Crates.io | egg-mode-text |
lib.rs | egg-mode-text |
version | 1.15.1 |
source | src |
created_at | 2017-11-27 23:30:03.660992 |
updated_at | 2023-01-31 19:35:16.67081 |
description | Text parsing for Twitter: character counting, hashtag/mention extraction |
homepage | |
repository | https://github.com/egg-mode-rs/egg-mode-text |
max_upload_size | |
id | 40791 |
size | 345,213 |
like twitter-text, but in rust
This library is an attempt to port twitter-text to Rust. It was originally part of egg-mode, but
it's totally distinct from egg-mode type-wise, so i pulled it out into its own library. (Also it's
chock full of macros so it was also a bid to bring egg-mode's compile times down. >_>
)
This library can be used to count characters for tweets, and extract URLs and "entities" from arbitrary text, such as @-mentions and hashtags.

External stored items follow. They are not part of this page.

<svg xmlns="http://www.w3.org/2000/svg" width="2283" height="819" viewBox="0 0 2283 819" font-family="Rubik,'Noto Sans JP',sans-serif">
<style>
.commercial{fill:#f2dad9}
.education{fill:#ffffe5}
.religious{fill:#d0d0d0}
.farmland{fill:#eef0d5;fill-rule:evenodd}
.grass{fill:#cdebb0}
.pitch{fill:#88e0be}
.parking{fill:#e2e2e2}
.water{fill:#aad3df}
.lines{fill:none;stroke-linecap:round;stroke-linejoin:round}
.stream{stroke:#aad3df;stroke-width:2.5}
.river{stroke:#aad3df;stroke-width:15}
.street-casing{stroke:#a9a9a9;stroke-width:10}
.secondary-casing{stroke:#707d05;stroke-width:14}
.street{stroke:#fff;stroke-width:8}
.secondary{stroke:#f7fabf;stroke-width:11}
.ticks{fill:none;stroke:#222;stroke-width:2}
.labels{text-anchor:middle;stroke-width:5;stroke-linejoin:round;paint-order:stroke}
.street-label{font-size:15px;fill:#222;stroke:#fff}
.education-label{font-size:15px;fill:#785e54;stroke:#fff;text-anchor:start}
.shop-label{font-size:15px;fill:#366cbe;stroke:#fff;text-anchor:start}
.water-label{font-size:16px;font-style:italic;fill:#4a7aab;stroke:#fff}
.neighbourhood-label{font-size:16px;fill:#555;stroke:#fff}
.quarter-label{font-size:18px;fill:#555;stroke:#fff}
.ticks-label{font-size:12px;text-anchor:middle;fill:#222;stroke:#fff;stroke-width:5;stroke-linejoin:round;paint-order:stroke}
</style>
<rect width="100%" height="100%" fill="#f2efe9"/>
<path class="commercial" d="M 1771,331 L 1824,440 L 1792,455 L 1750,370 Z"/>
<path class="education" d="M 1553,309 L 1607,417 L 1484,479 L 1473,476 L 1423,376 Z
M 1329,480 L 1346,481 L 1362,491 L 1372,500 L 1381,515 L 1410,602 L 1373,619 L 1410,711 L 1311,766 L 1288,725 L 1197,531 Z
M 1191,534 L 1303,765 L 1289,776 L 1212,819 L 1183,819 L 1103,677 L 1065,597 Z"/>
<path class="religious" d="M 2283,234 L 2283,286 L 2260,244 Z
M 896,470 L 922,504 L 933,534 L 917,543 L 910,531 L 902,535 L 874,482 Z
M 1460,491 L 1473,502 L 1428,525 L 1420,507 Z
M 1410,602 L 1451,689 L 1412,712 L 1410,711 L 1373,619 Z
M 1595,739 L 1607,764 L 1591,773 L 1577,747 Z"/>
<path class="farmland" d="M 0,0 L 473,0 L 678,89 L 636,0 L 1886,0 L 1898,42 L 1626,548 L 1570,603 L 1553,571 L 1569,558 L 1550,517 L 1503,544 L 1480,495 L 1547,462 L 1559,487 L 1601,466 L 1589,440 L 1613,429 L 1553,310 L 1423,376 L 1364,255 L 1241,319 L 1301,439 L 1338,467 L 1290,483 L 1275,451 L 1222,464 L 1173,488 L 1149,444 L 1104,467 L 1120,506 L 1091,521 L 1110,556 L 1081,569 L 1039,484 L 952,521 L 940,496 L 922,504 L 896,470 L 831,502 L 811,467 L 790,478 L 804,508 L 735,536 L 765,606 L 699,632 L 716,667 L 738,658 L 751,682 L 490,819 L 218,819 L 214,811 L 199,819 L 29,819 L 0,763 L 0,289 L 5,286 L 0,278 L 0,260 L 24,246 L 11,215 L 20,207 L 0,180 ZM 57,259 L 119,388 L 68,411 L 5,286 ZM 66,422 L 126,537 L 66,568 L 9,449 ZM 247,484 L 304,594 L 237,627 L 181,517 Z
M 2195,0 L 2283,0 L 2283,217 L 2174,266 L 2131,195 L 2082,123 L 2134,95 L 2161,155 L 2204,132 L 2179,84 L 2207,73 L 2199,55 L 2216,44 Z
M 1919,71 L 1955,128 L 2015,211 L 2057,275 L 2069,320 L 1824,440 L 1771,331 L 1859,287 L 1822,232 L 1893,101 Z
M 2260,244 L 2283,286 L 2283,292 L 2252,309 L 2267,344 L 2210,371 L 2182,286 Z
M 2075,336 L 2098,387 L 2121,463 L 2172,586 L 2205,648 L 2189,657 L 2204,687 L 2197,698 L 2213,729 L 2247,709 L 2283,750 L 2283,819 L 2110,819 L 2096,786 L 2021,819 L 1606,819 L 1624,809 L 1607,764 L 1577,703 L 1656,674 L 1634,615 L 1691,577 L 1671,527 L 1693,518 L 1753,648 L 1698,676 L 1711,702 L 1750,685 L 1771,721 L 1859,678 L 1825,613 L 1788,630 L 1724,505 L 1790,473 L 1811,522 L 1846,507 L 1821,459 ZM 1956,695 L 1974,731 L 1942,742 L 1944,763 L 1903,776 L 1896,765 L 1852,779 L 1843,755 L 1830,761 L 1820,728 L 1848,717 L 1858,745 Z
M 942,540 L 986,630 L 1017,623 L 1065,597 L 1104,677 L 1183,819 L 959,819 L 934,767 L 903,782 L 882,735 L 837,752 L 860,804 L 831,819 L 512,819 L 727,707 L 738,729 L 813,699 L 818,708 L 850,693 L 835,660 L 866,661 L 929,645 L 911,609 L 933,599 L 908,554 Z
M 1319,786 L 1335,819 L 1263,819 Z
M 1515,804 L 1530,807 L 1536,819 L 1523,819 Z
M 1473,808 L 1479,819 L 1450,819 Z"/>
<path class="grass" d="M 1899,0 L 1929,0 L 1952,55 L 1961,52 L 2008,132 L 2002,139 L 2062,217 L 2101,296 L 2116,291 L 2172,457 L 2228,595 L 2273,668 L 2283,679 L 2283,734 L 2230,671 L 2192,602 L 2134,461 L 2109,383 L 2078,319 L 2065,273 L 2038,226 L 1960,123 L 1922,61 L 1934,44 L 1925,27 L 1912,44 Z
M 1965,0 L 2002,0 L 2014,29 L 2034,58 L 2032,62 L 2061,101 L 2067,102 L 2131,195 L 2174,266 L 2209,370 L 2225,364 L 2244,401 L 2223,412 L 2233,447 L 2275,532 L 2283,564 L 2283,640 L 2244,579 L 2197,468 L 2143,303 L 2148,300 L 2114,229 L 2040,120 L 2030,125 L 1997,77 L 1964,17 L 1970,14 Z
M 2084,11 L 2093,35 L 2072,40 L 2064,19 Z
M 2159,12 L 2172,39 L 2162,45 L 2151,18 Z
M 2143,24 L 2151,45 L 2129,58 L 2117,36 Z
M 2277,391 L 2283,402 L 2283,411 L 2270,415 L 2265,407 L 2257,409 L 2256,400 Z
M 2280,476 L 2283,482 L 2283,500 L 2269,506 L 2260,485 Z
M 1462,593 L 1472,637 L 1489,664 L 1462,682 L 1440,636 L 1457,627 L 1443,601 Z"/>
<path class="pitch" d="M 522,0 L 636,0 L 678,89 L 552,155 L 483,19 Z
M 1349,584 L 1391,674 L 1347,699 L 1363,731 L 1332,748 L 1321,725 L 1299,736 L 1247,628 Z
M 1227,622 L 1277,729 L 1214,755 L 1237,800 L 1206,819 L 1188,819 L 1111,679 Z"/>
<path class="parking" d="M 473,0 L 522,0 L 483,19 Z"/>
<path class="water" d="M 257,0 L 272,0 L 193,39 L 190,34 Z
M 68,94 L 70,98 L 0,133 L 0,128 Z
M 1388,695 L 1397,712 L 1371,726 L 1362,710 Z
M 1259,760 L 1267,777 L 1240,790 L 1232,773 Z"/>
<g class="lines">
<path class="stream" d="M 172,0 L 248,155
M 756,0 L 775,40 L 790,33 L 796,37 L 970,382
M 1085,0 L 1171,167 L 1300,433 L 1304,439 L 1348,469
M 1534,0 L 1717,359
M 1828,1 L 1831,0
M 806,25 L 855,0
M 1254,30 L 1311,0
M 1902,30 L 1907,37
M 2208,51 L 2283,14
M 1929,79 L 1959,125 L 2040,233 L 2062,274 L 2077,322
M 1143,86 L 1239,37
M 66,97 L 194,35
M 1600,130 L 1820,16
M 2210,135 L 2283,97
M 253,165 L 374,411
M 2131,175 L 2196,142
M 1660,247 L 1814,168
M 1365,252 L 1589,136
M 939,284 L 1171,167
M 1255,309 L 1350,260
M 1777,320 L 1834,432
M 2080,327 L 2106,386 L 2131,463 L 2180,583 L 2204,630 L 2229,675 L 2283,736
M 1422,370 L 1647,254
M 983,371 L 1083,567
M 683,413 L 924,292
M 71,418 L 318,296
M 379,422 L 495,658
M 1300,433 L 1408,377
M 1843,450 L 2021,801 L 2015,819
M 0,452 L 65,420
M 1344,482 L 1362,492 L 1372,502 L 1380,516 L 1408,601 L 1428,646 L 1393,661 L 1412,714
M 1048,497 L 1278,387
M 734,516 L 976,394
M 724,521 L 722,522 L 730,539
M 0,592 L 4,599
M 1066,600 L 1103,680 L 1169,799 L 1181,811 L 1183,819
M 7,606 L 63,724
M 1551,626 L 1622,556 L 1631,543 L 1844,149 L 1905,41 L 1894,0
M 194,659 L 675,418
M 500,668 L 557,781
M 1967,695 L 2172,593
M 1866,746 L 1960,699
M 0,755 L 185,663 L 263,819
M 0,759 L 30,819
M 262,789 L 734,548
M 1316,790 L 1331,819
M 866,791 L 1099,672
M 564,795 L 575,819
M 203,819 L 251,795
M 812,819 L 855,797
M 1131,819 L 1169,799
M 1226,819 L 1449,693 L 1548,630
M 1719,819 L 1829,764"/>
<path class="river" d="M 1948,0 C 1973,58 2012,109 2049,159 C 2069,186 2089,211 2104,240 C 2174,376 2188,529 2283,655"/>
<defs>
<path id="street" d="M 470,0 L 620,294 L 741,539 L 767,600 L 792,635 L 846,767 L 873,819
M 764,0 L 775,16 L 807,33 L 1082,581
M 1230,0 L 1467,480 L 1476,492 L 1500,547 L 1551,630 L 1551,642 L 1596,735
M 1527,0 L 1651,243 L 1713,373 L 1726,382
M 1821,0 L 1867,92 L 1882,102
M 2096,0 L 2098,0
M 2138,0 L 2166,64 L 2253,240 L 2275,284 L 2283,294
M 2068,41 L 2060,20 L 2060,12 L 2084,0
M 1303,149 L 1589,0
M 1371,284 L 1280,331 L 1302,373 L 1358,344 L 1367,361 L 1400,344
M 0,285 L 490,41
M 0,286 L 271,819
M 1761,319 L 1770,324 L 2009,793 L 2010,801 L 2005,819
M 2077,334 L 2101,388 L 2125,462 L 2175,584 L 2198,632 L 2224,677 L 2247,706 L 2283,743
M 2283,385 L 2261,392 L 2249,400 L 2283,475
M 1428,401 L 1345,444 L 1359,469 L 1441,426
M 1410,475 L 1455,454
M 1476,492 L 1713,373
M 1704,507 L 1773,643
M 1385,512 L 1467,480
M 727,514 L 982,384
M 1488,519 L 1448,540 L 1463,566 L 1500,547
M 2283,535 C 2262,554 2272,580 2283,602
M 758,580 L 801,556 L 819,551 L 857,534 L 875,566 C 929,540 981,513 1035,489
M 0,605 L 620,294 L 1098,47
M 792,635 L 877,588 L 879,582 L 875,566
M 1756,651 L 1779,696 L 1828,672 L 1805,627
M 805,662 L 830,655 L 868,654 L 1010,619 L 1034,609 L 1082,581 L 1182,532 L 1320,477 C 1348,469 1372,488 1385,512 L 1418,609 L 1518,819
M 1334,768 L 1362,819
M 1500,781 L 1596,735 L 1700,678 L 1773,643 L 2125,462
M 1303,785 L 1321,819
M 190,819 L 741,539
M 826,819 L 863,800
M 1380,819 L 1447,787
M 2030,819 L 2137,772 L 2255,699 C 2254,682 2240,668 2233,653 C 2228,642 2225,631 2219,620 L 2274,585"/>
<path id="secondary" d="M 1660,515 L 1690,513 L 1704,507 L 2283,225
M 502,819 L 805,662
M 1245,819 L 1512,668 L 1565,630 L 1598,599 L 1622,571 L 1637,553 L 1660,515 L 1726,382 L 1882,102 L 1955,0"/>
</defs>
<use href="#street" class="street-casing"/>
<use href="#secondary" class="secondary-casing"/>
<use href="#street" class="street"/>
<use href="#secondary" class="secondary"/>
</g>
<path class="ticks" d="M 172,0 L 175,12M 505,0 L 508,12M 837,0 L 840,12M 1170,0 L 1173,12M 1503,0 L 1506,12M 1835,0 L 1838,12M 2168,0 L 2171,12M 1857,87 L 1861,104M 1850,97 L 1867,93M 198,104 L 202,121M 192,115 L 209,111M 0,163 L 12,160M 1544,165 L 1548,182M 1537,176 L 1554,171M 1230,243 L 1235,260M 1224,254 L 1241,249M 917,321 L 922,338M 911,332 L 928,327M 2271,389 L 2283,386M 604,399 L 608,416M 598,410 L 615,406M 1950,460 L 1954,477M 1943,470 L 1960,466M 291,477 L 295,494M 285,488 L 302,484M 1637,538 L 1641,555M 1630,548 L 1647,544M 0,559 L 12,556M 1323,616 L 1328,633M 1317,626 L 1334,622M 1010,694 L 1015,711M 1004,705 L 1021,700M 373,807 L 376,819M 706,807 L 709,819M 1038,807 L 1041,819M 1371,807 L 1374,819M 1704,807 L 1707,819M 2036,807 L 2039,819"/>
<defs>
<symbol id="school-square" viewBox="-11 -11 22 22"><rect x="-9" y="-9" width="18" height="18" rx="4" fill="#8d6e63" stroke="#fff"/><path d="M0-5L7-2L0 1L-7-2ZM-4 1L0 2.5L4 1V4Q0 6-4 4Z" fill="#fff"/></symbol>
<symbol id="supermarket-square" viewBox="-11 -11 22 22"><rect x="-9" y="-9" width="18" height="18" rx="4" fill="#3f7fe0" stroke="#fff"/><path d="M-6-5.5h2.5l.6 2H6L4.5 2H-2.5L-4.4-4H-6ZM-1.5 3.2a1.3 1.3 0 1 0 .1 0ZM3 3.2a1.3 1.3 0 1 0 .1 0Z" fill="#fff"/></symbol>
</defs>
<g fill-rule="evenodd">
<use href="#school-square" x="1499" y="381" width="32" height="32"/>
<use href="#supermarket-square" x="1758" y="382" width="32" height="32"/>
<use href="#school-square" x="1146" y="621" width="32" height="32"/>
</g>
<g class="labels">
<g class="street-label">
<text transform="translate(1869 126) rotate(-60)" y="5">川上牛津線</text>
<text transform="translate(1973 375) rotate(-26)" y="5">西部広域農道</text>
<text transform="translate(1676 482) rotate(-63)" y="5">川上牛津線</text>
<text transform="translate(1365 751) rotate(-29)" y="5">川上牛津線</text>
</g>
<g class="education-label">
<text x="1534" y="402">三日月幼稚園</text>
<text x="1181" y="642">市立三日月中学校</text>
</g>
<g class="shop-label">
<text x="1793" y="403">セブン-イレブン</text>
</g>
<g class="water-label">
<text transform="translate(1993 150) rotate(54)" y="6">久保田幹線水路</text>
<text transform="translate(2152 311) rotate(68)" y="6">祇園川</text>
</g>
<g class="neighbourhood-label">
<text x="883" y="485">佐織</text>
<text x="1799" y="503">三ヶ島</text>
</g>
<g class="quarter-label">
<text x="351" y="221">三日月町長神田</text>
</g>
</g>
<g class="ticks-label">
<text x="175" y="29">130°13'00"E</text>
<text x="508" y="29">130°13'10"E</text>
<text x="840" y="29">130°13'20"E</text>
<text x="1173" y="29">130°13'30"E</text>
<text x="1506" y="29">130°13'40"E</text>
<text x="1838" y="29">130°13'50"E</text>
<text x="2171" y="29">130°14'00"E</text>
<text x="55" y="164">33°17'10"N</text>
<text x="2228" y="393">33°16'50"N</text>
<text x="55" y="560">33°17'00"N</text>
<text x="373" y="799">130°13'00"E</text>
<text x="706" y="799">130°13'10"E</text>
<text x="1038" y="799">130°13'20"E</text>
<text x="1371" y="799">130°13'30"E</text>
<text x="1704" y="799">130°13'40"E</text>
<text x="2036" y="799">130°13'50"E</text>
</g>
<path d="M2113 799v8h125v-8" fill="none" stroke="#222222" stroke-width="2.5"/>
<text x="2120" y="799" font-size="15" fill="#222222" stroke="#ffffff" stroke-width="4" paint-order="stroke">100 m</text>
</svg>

For example, to see how many characters a given tweet takes:
use egg_mode_text::character_count;
let count = character_count("This is a test.", 23, 23);
assert_eq!(count, 15);
// URLs get replaced by a t.co URL of the given length
//
// This length is available from the Twitter API in `help/configuration`
let count = character_count("test.com", 23, 23);
assert_eq!(count, 23);
// Multiple URLs get shortened individually
let count =
character_count("Test https://test.com test https://test.com test.com test", 23, 23);
assert_eq!(count, 86);
To extract substrings of various "entities" used by Twitter:
use egg_mode_text::{EntityKind, entities};
let text = "sample #text with a link to twitter.com";
let mut results = entities(text).into_iter();
let entity = results.next().unwrap();
assert_eq!(entity.kind, EntityKind::Url);
assert_eq!(entity.substr(text), "twitter.com");
let entity = results.next().unwrap();
assert_eq!(entity.kind, EntityKind::Hashtag);
assert_eq!(entity.substr(text), "#text");
assert_eq!(results.next(), None);
For more information, check out the documentation.
To use this crate in your own project, add the following to your Cargo.toml:
[dependencies]
egg-mode-text = "1.15.1"
...and add the following to your crate root:
extern crate egg_mode_text;
egg-mode-text is licensed under the Mozilla Public License, version 2.0. See the LICENSE file for details.